-- WHAT NEEDS TO BE DONE --
Set down each entry below exactly as it stands.

-- RAW DATA --
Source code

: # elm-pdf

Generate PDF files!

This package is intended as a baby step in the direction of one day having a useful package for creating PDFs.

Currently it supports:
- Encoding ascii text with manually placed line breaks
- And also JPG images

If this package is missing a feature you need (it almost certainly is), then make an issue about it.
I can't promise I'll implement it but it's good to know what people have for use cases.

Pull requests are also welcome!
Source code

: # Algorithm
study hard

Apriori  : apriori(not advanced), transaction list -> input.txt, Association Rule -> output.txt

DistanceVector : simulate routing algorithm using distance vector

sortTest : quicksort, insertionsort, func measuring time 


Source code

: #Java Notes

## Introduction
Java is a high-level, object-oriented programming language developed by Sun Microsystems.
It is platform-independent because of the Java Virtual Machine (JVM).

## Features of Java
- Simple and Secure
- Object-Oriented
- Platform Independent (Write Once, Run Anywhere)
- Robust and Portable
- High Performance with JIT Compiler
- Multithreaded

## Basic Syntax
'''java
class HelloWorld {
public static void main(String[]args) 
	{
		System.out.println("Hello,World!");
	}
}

-- COMPLETED TASK --
Source code

: # elm-pdf

Generate PDF files!

This package is intended as a baby step in the direction of one day having a useful package for creating PDFs.

Currently it supports:
- Encoding ascii text with manually placed line breaks
- And also JPG images

If this package is missing a feature you need (it almost certainly is), then make an issue about it.
I can't promise I'll implement it but it's good to know what people have for use cases.

Pull requests are also welcome!
Source code

: # Algorithm
study hard

Apriori  : apriori(not advanced), transaction list -> input.txt, Association Rule -> output.txt

DistanceVector : simulate routing algorithm using distance vector

sortTest : quicksort, insertionsort, func measuring time 


Source code

: #Java Notes

## Introduction
Java is a high-level, object-oriented programming language developed by Sun Microsystems.
It is platform-independent because of the Java Virtual Machine (JVM).

## Features of Java
- Simple and Secure
- Object-Oriented
- Platform Independent (Write Once, Run Anywhere)
- Robust and Portable
- High Performance with JIT Compiler
- Multithreaded

## Basic Syntax
'''java
class HelloWorld {
public static void main(String[]args) 
	{
		System.out.println("Hello,World!");
	}
}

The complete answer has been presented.